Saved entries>
*** Begin section ***

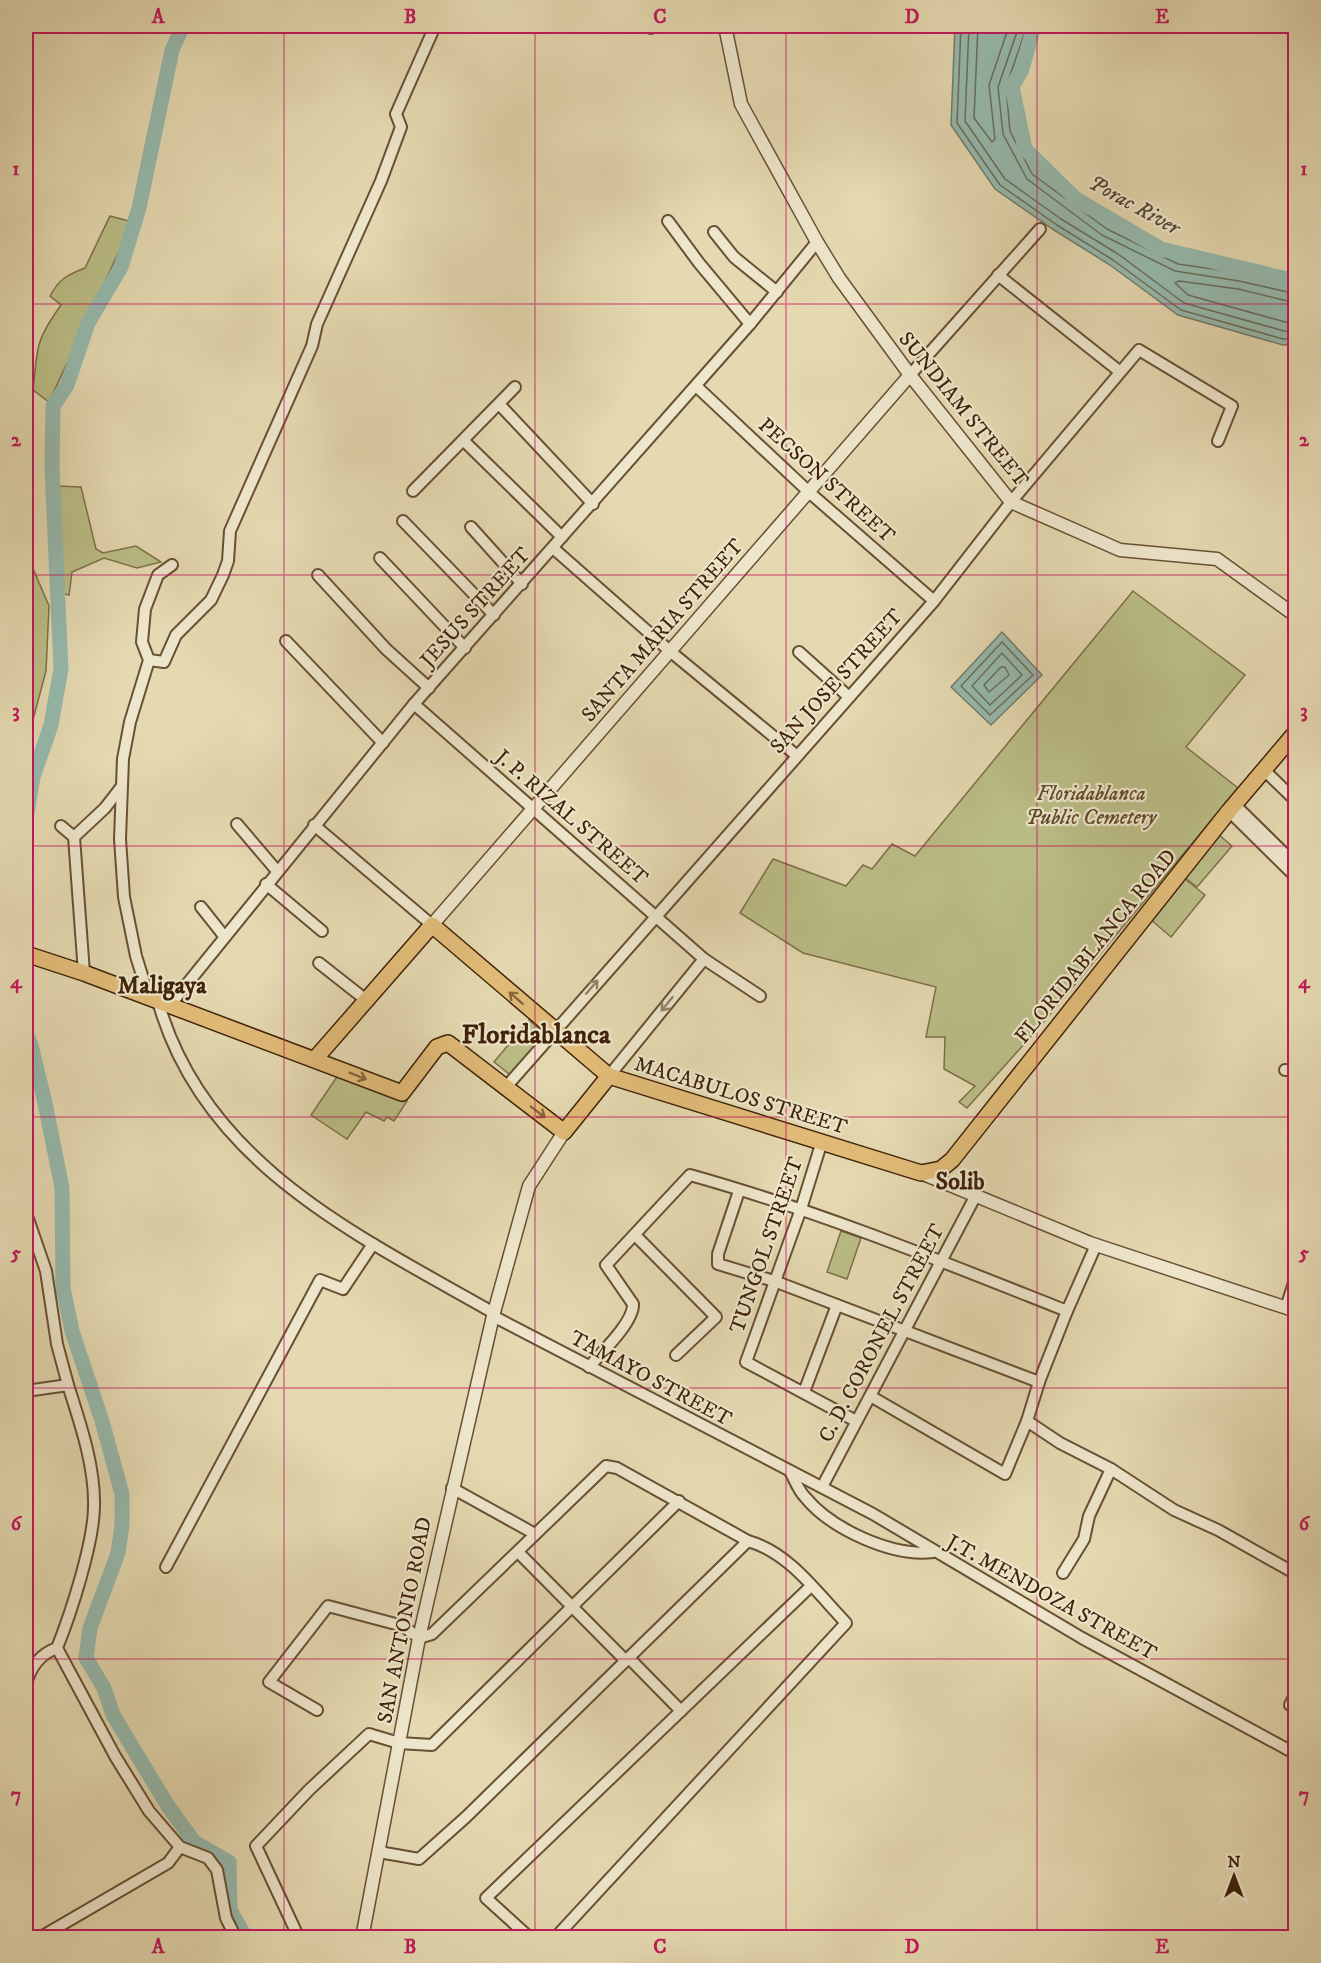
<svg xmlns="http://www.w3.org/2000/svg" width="1321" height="1963" font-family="'IM FELL DW Pica',serif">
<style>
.green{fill:#bbbe87;stroke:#7d7048;stroke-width:1.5}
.water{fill:#96baae;stroke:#737d6c;stroke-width:1.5}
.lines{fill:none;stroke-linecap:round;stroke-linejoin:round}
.shore{stroke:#6a6e5c;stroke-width:1.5}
.stream{stroke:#737d6c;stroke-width:2}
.river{stroke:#96baae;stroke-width:15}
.minor-casing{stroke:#685033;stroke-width:14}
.tertiary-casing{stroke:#685033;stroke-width:15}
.primary-casing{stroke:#3f2209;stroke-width:18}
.minor{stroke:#eee6cc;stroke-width:10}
.tertiary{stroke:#eee6cc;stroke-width:12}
.primary{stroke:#e2bc78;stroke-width:15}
.oneway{stroke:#96846a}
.oneway2{stroke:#88673b}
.grid{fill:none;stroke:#c2185b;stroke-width:1.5;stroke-opacity:0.55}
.labels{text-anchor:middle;stroke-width:4.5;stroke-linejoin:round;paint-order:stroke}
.street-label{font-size:21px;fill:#3f2209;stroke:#eee6cc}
.park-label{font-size:21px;font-style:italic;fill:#5e4928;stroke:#eee6cc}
.water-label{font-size:22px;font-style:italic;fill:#554832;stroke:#eee6cc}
.quarter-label{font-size:24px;font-weight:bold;fill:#3f2209;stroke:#eee6cc}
.district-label{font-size:27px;font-weight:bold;fill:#3f2209;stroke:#eee6cc}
.neatline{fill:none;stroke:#c2185b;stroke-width:2}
.grid-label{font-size:20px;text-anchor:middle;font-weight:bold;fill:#c2185b}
</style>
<rect width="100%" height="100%" fill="#e5d9b1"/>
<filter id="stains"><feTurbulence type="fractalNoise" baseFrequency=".00333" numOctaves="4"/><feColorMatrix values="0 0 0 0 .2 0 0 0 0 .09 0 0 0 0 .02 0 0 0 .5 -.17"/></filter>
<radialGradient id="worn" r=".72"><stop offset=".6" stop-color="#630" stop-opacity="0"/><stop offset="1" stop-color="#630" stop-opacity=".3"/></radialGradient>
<!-- green -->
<g class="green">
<path d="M 110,216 L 129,221 L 122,245 L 49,402 L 33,390 C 38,347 34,343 61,305 L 50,296 C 59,279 67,275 85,268 Z"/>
<path d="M 57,486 L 81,487 L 96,549 L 103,553 L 136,546 L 161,562 L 137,568 L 104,558 L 72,572 L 69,595 L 60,593 Z"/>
<path d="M 26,552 L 49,606 L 46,671 L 30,731 L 26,730 Z"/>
<path d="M 1133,591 L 1245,675 L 1186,747 L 1238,788 L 1043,1023 L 967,1108 L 959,1102 L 975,1086 L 944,1069 L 945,1037 L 926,1037 L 936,987 L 803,953 L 740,913 L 773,859 L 846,886 L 863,865 L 872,869 L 892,844 L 915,856 Z"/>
<path d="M 1218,834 L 1232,846 L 1197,887 L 1184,877 Z"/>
<path d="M 1184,878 L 1205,895 L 1171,937 L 1150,919 Z"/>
<path d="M 529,1020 L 549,1037 L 514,1078 L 494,1062 Z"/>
<path d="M 341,1071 L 399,1096 L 407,1101 L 394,1121 L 387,1117 L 384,1121 L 366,1112 L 347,1139 L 311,1115 Z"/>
<path d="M 841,1231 L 861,1238 L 847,1279 L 827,1272 Z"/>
</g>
<!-- water -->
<g class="water">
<path d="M 955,26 L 1033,26 L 1012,87 L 1015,129 L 1036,169 L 1110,224 L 1180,258 L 1242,267 L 1295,281 L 1295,344 L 1283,345 L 1178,315 L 1110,265 L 1054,230 L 995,189 L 951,125 Z"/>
<path d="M 1002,632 L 1042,675 L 991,725 L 951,687 Z"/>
</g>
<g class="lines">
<!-- shore -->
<g class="shore">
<path d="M 961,26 L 957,123 L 1000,185 L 1057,225 L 1113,260 L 1181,310 L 1283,339 L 1296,339"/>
<path d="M 969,26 L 965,121 L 1005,179 L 1061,219 L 1118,254 L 1184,303 L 1284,331 L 1296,331"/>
<path d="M 978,26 L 974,118 L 992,142 L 995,139 L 989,85 L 1009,26"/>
<path d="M 1019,26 L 998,87 L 1003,134 L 1027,179 L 1102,235 L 1175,271 L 1239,281 L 1296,294"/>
<path d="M 1027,26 L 1006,87 L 1010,131 L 1032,174 L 1107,229 L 1178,264 L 1241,273 L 1296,286"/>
<path d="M 1296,303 L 1238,289 L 1179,281 L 1175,283 L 1188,295 L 1285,322 L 1296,322"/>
<path d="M 1002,642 L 1033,675 L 990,715 L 961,686 Z"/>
<path d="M 1002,653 L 1022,675 L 990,705 L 972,686 Z"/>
<path d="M 1001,667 L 1005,667 L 1009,675 L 989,692 L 984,685 Z"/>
</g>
<!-- stream -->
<path class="stream" d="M 26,775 L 33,777"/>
<!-- river -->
<g class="river">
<path d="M 1034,26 L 1022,69 L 1012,87 L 1025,149 L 1076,199 L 1161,249 L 1296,281"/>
<path d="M 26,819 L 33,777 L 51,725 L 61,669 L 52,468 L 53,406 L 67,385 L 88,323 L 121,267 L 139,208 L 172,50 L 183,26"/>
<path d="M 26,1033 L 31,1045 L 45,1103 L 62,1188 L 63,1288 L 72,1331 L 102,1421 L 122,1494 L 122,1526 L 118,1553 L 90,1628 L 86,1658 L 104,1688 L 113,1715 L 168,1806 L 194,1842 L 229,1862 L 230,1910 L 246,1938"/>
</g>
<!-- minor casing -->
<g class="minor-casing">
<g id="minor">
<path d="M 650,26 L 651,28"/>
<path d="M 668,221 L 699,263 L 750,324"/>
<path d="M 714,232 L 734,257 L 777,292"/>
<path d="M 998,275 L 1119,371"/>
<path d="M 910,375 L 1040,229"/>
<path d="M 696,386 L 810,493 L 934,601"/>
<path d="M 499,404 L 593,504"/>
<path d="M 464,441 L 562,537"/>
<path d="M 413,491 L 515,387"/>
<path d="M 403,521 L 494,615"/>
<path d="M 471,527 L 522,584"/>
<path d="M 553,548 L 671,652 L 796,755"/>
<path d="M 380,558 L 465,648"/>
<path d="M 318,575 L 386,649 L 429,688"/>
<path d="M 286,641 L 383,743"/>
<path d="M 799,652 L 849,697"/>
<path d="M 149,660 L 164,662 L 176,635 L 211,600 L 223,575 L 228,561 L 230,531 L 312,346 L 317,324 L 381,181 L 401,127 L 396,114 L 435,26"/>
<path d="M 414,704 L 704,959 L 760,996"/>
<path d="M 26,712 L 26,713"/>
<path d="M 1264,770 L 1296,801"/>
<path d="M 1235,805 L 1296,865"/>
<path d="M 1229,811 L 1296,877"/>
<path d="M 237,824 L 277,871"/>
<path d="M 314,825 L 432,925"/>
<path d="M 61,826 L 74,837 L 84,973"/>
<path d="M 74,837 L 105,808 L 122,786"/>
<path d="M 266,884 L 322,931"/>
<path d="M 201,907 L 224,936"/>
<path d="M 319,963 L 366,1000"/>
<path d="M 149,998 L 136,956 L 124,897 L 120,839 L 123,759 L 130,722 L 149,660 L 142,642 L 145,609 L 158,575 L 172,565"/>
<path d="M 158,1001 C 203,1164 359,1236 494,1313"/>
<path d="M 170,1005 L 414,704 L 750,324 L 817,242"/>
<path d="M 1285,1070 L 1296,1070"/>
<path d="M 609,1076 L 704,959"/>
<path d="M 506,1087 L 934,601 L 1011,502 L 1139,350 L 1232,406 L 1218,441"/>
<path d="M 822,1141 L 801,1209 L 746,1362 L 856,1421"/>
<path d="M 739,1191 L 718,1254 L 718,1264 L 774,1281 L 1039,1382"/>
<path d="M 26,1213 L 46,1271 L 57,1344 L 68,1385"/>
<path d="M 635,1235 L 716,1317 L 676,1355"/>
<path d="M 1286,1308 L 1296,1276"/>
<path d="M 493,1316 L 873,1514 L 1082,1638 L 1296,1754"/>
<path d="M 589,1367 C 601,1353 634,1322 633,1304 L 606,1265 L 690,1175 C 819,1211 943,1262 1067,1311"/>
<path d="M 26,1391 L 68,1385 C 80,1423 95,1466 94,1506 C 94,1542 71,1613 57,1648 L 115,1756 L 149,1811 L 180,1847 L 208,1858 L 217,1870 L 226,1918 L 236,1938"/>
<path d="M 804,1392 L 837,1305"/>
<path d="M 872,1397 L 1005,1474 L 1027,1421 L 1039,1382 L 1067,1311 L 1096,1245"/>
<path d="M 1027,1421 L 1060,1443 L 1111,1469 L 1174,1510 L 1218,1530 L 1296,1574"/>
<path d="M 791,1473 C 795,1481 799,1491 805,1497 C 831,1529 892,1557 933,1552"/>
<path d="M 822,1487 L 975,1197"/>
<path d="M 452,1488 L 535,1534"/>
<path d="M 518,1552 L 626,1661"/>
<path d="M 166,1567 L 320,1280 L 343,1289 L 373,1244"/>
<path d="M 1063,1573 L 1084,1539 L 1089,1516 L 1111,1469"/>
<path d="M 629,1658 L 681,1711"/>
<path d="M 26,1684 C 31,1666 40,1654 57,1648"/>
<path d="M 1290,1705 L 1296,1693"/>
<path d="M 317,1710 L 269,1682 L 328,1606 L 403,1626 L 419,1638 L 432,1634 L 606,1466 L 617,1468 L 748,1541 C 790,1553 817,1593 846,1623 L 555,1938"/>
<path d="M 379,1852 L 419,1859 L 466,1817 L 748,1541"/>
<path d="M 39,1938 L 168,1863 L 180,1847"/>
<path d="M 299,1938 L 256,1846 L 309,1790 L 369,1734 L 399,1743 L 432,1745 L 679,1501"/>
<path d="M 530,1938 L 486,1898 L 810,1587"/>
</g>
</g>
<!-- tertiary casing -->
<g class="tertiary-casing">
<g id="tertiary">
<path d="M 725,26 L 741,104 L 817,242 L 839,278 L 910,375 L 1011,502 L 1120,550 L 1217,559 L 1296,616"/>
<path d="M 432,925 L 910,375"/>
<path d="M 921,1173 L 1090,1243 L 1296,1311"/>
<path d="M 362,1938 L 419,1638 L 493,1316 L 529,1186 L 564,1132"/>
</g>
</g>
<!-- primary casing -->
<g class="primary-casing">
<g id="primary">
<path d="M 26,954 L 84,973 L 402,1093 L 437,1047 L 448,1043 L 564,1132 L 609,1076"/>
<path d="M 315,1059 L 432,925 L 609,1076 L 921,1173 L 941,1169 L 952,1160 L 1229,811 L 1296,732"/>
</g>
</g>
<!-- minor -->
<use href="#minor" class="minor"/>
<!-- tertiary -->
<use href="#tertiary" class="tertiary"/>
<!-- primary -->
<use href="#primary" class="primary"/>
</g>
<!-- one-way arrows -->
<defs><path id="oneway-shaft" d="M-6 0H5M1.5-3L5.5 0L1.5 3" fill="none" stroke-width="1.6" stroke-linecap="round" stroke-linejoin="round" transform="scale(1.5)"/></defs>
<g class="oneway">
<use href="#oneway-shaft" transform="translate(592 987) rotate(-49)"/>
<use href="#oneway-shaft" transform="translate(667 1004) rotate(129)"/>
</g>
<g class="oneway2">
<use href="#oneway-shaft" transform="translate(516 998) rotate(-139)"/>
<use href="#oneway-shaft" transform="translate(358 1076) rotate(22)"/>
<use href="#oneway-shaft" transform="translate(538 1112) rotate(37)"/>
</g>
<!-- grid -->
<path class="grid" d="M 284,26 L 284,1938M 535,26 L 535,1938M 786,26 L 786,1938M 1037,26 L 1037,1938M 26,304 L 1296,304M 26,575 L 1296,575M 26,846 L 1296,846M 26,1117 L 1296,1117M 26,1388 L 1296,1388M 26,1659 L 1296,1659"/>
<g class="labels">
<!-- street labels -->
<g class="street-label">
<text transform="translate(964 409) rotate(51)" y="7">SUNDIAM STREET</text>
<text transform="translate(827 480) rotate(42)" y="7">PECSON STREET</text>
<text transform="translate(475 607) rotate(-48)" y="7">JESUS STREET</text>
<text transform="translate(662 630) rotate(-49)" y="7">SANTA MARIA STREET</text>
<text transform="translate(836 681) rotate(-48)" y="7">SAN JOSE STREET</text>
<text transform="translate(572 817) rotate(41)" y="7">J. P. RIZAL STREET</text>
<text transform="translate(1095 946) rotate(-51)" y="7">FLORIDABLANCA ROAD</text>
<text transform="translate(741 1095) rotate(17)" y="7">MACABULOS STREET</text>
<text transform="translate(766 1245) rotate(-71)" y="7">TUNGOL STREET</text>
<text transform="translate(881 1333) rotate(-62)" y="7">C. D. CORONEL STREET</text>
<text transform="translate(651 1378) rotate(28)" y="7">TAMAYO STREET</text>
<text transform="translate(1052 1597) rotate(29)" y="7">J.T. MENDOZA STREET</text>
<text transform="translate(404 1620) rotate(-79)" y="7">SAN ANTONIO ROAD</text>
</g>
<!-- park labels -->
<g class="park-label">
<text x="1091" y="800">Floridablanca<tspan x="1091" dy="24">Public Cemetery</tspan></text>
</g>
<!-- water labels -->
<g class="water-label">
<text transform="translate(1135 204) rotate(29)" y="8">Porac River</text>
</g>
<!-- quarter labels -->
<g class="quarter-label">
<text x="162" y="993">Maligaya</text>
<text x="960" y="1189">Solib</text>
</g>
<!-- district labels -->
<g class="district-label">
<text x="536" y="1043">Floridablanca</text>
</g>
</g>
<!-- margin -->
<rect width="1321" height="1963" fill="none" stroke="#e5d9b1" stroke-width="66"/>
<!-- north arrow -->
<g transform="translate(1234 1876)" stroke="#eee6cc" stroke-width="4.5" paint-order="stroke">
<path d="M0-4.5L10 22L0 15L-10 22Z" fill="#3f2209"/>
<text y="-9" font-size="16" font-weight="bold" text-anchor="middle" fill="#3f2209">N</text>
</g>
<rect x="33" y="33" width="1255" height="1897" class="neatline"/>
<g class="grid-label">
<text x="158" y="23">A</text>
<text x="410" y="23">B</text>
<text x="660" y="23">C</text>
<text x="912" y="23">D</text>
<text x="1162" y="23">E</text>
<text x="16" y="175">1</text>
<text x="1304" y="175">1</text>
<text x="16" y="446">2</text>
<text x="1304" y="446">2</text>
<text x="16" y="717">3</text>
<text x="1304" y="717">3</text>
<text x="16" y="988">4</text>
<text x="1304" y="988">4</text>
<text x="16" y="1259">5</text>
<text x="1304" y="1259">5</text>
<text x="16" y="1530">6</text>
<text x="1304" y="1530">6</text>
<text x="16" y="1801">7</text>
<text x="1304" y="1801">7</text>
<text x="158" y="1953">A</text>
<text x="410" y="1953">B</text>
<text x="660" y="1953">C</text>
<text x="912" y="1953">D</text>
<text x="1162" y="1953">E</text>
</g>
<rect width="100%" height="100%" filter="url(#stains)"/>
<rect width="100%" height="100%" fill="url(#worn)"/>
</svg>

*** End section ***

From the records above, show each line that contains the word "order".

WRITTEN SOLUTION>
.labels{text-anchor:middle;stroke-width:4.5;stroke-linejoin:round;paint-order:stroke}
<g transform="translate(1234 1876)" stroke="#eee6cc" stroke-width="4.5" paint-order="stroke">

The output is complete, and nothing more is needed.